Please complete the PRE-APPOINTMENT screening questions and consent below at least one day prior to your appointment. Please complete one form per scheduled patient.

COVID-19 Screening Form
Do you have a fever or have you felt hot or feverish in the last 14-21 days?
Are you having shortness of breath or difficulties breathing?
Do you have any new symptoms?
Have you experienced a recent loss of taste or smell?
Have you been in contact with any confirmed COVID-19 positive patients in the last 2-3 weeks? (Patients that are well but who have a sick family member at home with COVID-19 should consider postponing elective treatment)

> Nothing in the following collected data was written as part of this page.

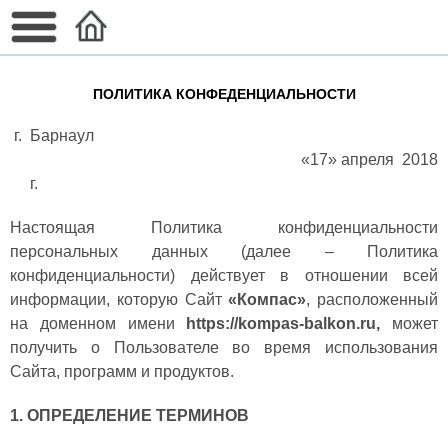
ПОЛИТИКА КОНФЕДЕНЦИАЛЬНОСТИ
г. Барнаул
«17» апреля 2018
г.
Настоящая Политика конфиденциальности
персональных данных (далее – Политика
конфиденциальности) действует в отношении всей
информации, которую Сайт
«Компас»
, расположенный
на доменном имени
https://kompas-balkon.ru,
может
получить о Пользователе во время использования
Сайта, программ и продуктов.
1. ОПРЕДЕЛЕНИЕ ТЕРМИНОВ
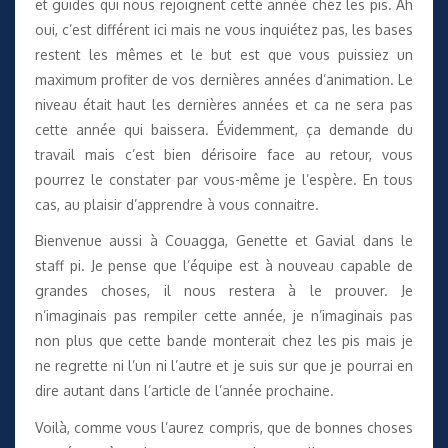
et guides qui nous rejoignent cette année chez les pis. Ah
oui, c’est différent ici mais ne vous inquiétez pas, les bases
restent les mêmes et le but est que vous puissiez un
maximum profiter de vos dernières années d’animation. Le
niveau était haut les dernières années et ca ne sera pas
cette année qui baissera. Évidemment, ça demande du
travail mais c’est bien dérisoire face au retour, vous
pourrez le constater par vous-même je l’espère. En tous
cas, au plaisir d’apprendre à vous connaitre.
Bienvenue aussi à Couagga, Genette et Gavial dans le
staff pi. Je pense que l’équipe est à nouveau capable de
grandes choses, il nous restera à le prouver. Je
n’imaginais pas rempiler cette année, je n’imaginais pas
non plus que cette bande monterait chez les pis mais je
ne regrette ni l’un ni l’autre et je suis sur que je pourrai en
dire autant dans l’article de l’année prochaine.
Voilà, comme vous l’aurez compris, que de bonnes choses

Have you tested positive for covid-19 in the last 2-3 weeks or are you currently waiting for test results?
Consent to treatment
You understand the COVID-19 virus has a long incubation period during which carriers of the virus may not show symptoms and still be highly contagious. Hillside Dental Associates has always made patient safety a top priority. We continue to follow state and federal regulations and the recommended universal personal protection and disinfection protocols to reduce the risk of transmission of any diseases in our office. There are several modes of transmission of COVID-19 which could be present in a dental office. Hillside Dental Associates is following the ADA and CDC guidelines to minimize the risk of transmission. Despite our close attention to sterilization and disinfection you understand that due to the frequency of visits of other dental patients, the characteristics of the virus, and the characteristics of dental procedures, that you have an elevated risk of contracting the virus simply by being in a dental office. The CDC recommends social distancing of at least 6 feet. Hillside Dental Associates is committed to taking all reasonable measures to allow for social distancing in our office, however, due to the treatment you are receiving it is impossible to maintain this distance at all times between the dentists, dental team members and sometimes other patients. By checking this box, you acknowledge that you have answered the above screening questions honestly and you knowingly and willingly consent to have dental treatment completed at Hillside Dental Associates during the COVID-19 pandemic.